Ok i made a Linewaver-burk plot, and it looks seems that the inhibitor is a noncompetative inhibitor because it does not change Km but it does change Vmax, but the part i am having trouble with is how to calculate Km apparent and how to calculate Vmax apparent. Will that just be the Km apparent be just the x-intercept of the Lineweaver-burk plot, and Vmax apparent be the y-intercept of the second line where 1.0mM inhibitor was used.
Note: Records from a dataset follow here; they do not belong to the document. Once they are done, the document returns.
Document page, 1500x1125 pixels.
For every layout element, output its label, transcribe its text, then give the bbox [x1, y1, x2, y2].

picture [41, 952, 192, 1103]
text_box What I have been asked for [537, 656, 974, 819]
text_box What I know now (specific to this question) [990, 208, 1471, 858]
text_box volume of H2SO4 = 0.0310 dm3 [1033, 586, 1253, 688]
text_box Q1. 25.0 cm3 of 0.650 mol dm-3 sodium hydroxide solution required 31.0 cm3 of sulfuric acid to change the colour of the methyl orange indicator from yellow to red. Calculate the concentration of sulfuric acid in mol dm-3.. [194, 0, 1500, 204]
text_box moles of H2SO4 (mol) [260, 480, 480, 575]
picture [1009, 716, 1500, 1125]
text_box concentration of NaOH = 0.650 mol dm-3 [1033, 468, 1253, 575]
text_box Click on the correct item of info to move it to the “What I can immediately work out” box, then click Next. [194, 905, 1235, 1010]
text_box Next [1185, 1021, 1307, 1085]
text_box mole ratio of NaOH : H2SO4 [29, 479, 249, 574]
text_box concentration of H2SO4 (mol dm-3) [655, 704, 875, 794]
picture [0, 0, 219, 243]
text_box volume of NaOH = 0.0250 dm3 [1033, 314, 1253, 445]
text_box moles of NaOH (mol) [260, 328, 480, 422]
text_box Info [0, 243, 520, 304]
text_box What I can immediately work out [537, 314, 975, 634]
I am not sure though because it wants these values at 3.0mM. So can some one help me out please.

Thanks

 

[Nino MMP]

for the help.Yes, the Km apparent would be the x-intercept of the Lineweaver-Burk plot and Vmax apparent would be the y-intercept of the line with 1.0mM inhibitor, but you will need to extrapolate the data to get the values at 3.0mM inhibitor. To do this, you can use a linear regression on the data points and then use the equation to calculate the values at 3.0mM.

 

[Blueshift5]

for sharing your results and question. Based on the data provided, it does appear that the inhibitor is exhibiting noncompetitive inhibition, as the inhibitor is affecting the Vmax but not the Km. To calculate the Km apparent and Vmax apparent at 3.0mM inhibitor, you can use the Lineweaver-Burk plot to extrapolate the values. The Km apparent can be calculated as the x-intercept of the extrapolated line, and the Vmax apparent can be calculated as the y-intercept of the line where 3.0mM inhibitor was used. However, it is important to note that these values may not be entirely accurate, as extrapolating from the data may introduce some error. It would be best to validate these values through further experimentation or by using a more accurate method such as nonlinear regression analysis.